Lorsqu’un ou une trentenaire évolue dans un cercle d’amis dont la plupart sont en couple, il devient plus compliqué de rester imperméable à la pression sociale et vivre selon l’adage “mieux vaut être seul que mal accompagné”. Pas moins de 18 % des 30-34 ans ont d’ailleurs déjà fait croire à leur proche qu’ils étaient en couple !

Le célibat, même combat pour les cadres et ouvrières ?

En fonction de sa catégorie socioprofessionnelle, l’on ne vit pas non plus le célibat de la même manière ! L’étude montre qu’environ 29% des ouvriers et 24% des ouvrières ne sont pas en couple, contre 13% des hommes cadres et 18% des femmes cadres.

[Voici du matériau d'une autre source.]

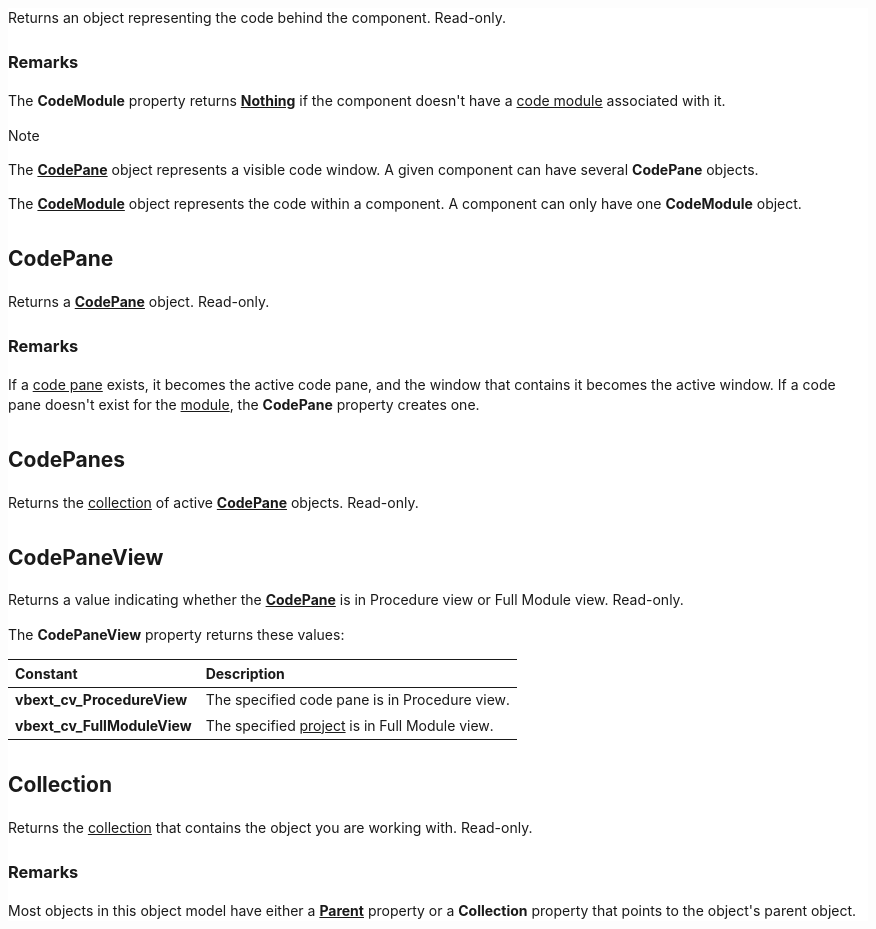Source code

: Returns an object representing the code behind the component. Read-only.

### Remarks

The **CodeModule** property returns **[Nothing](../user-interface-help/nothing-keyword.md)** if the component doesn't have a [code module](../../Glossary/vbe-glossary.md#code-module) associated with it.

> [!NOTE] 
> The **[CodePane](objects-visual-basic-add-in-model.md#codepane)** object represents a visible code window. A given component can have several **CodePane** objects. 
> 
> The **[CodeModule](objects-visual-basic-add-in-model.md#codemodule)** object represents the code within a component. A component can only have one **CodeModule** object.

## CodePane

Returns a **[CodePane](objects-visual-basic-add-in-model.md#codepane)** object. Read-only.

### Remarks

If a [code pane](../../Glossary/vbe-glossary.md#code-pane) exists, it becomes the active code pane, and the window that contains it becomes the active window. If a code pane doesn't exist for the [module](../../Glossary/vbe-glossary.md#module), the **CodePane** property creates one.

## CodePanes

Returns the [collection](../../Glossary/vbe-glossary.md#collection) of active **[CodePane](objects-visual-basic-add-in-model.md#codepane)** objects. Read-only.

## CodePaneView

Returns a value indicating whether the **[CodePane](objects-visual-basic-add-in-model.md#codepane)** is in Procedure view or Full Module view. Read-only.

The **CodePaneView** property returns these values:

|Constant|Description|
|:-----|:-----|
|**vbext_cv_ProcedureView**|The specified code pane is in Procedure view.|
|**vbext_cv_FullModuleView**|The specified [project](../../Glossary/vbe-glossary.md#project) is in Full Module view.|

## Collection

Returns the [collection](../../Glossary/vbe-glossary.md#collection) that contains the object you are working with. Read-only.

### Remarks

Most objects in this object model have either a **[Parent](#parent)** property or a **Collection** property that points to the object's parent object.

Il est intéressant de noter que pour la moitié des ouvrières, le fait de ne pas avoir de partenaire amoureux est un choix, contre environ un quart des femmes cadres. Qu’est-ce qui expliquerait cette différence de perception ? Selon l’étude, les femmes ouvrières seraient souvent particulièrement attachées à leur “liberté de décision” financière.

Alors que l’inégale répartition du travail parental et ménager marque aussi la vie conjugale des femmes cadres, l’indépendance financière des conjoints est plus grande dans les couples au statut social élevé. Gérer son budget sans avoir à négocier constitue une différence et un gain plus significatifs pour les femmes ouvrières et employées que pour les autres“, lit-on. 

L’enquête Épic a été conduite par l’Ined et l’Insee, en France métropolitaine, auprès de 7 825 personnes âgées de 26 à 65 ans.